Not a chance. I was too impatient to dive straight in, then spent last week in Cazalet total-immersion. Bliss, I opened the first page on the flight up to Scotland ...

And it was like re-acquainting myself with old friends. It is now 1956 and the Duchy, the family matriarch, is dying. The family must adapt to a post-war world and the Cazalet business empire is shaky. Villy is still bitter about her divorce from slimy Edward who is no longer inappropriately groping their beautiful daughter Louise but that undoubtedly explains why Louise is now the mistress of a wealthy married lover. (Having trouble keeping up? Gosh, I was glad I'd listened to the radio series.)  Diana is a demanding bitch of a second wife. Polly and Clary have young families (EJH is brilliant at writing children). And poor old governess Miss Milliment has Alzheimer's.

I couldn't tell you why I love it so much. Occasionally, it's ludicrous .. . there's a completely daft incestuous romance that runs for a few pages until EJH apparently gets bored with it and lets it fizzle out. But I don't suppose 90-year-old authors get taken to task by their editors.

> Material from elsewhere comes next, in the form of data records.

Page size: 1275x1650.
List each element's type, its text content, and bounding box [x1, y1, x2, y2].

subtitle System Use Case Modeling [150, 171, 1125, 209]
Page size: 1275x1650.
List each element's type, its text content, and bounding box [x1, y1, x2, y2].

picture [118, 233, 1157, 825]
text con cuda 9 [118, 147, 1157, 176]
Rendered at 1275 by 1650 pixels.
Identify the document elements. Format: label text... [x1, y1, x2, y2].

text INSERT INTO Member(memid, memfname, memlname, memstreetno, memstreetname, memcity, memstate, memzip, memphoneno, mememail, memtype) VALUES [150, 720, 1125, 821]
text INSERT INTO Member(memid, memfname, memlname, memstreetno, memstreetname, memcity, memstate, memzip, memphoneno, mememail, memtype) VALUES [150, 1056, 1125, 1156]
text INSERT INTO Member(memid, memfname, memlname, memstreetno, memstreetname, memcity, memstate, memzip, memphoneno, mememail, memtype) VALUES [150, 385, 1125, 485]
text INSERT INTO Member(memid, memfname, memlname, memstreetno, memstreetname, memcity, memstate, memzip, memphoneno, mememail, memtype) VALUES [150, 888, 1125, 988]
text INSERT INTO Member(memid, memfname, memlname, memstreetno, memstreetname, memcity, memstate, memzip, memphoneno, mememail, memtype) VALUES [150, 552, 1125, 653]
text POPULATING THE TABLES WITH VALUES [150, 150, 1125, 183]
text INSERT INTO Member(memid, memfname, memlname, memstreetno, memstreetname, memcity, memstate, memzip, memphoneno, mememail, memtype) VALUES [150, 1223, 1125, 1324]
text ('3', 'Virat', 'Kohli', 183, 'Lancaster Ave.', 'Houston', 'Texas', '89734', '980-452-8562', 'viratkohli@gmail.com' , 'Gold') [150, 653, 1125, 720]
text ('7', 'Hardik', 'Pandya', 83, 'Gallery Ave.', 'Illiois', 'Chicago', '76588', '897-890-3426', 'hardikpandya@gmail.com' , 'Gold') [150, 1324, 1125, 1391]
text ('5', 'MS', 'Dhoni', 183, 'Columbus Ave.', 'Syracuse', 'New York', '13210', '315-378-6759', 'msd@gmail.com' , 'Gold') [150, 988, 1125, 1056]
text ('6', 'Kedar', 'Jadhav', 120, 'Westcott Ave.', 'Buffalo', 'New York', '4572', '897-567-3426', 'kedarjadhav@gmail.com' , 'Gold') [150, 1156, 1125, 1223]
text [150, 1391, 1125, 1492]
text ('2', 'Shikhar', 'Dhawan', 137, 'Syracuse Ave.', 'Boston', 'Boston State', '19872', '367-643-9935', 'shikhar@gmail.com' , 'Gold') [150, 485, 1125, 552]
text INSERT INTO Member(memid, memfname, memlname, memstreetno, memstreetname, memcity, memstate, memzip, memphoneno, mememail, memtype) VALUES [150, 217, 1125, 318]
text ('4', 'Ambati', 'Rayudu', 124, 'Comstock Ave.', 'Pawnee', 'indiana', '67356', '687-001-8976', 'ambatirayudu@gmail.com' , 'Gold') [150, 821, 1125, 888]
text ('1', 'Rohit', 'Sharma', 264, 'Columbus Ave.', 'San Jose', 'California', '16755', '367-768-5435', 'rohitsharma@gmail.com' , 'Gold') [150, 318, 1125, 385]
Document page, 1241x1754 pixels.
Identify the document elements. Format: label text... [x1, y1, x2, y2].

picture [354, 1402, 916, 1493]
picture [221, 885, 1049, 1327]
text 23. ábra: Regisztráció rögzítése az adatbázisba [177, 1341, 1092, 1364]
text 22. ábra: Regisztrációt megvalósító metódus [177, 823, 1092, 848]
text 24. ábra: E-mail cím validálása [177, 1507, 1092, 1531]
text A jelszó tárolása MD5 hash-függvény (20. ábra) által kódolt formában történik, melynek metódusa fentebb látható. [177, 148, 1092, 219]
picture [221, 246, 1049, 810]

Actually, I do know why I love it so much. It's the wonderful detail, the descriptions of rooms and clothes and food ...  I imagine that EJH can remember every meal she has ever eaten. There's a wonderfully aggressive dinner party when Diana is bullying her sister-in-law's half-Jewish lesbian  lover with rich, indigestible food - crab soufflé, venison in wine and brandy, followed by crème brûlée. Oh dear, I was sighing over that, it sounds simply delicious to me.

It's a perfect autumn read, a perfect holiday read, perfect for reading with cocoa/malt whisky/soup, perfect for reading in the bath (at least it will be once it's in paperback). And although it says 'final volume' on the cover, EJH has been hinting that there might be another to come.

If you're new to the Cazalets, though, you really do need to start at the beginning.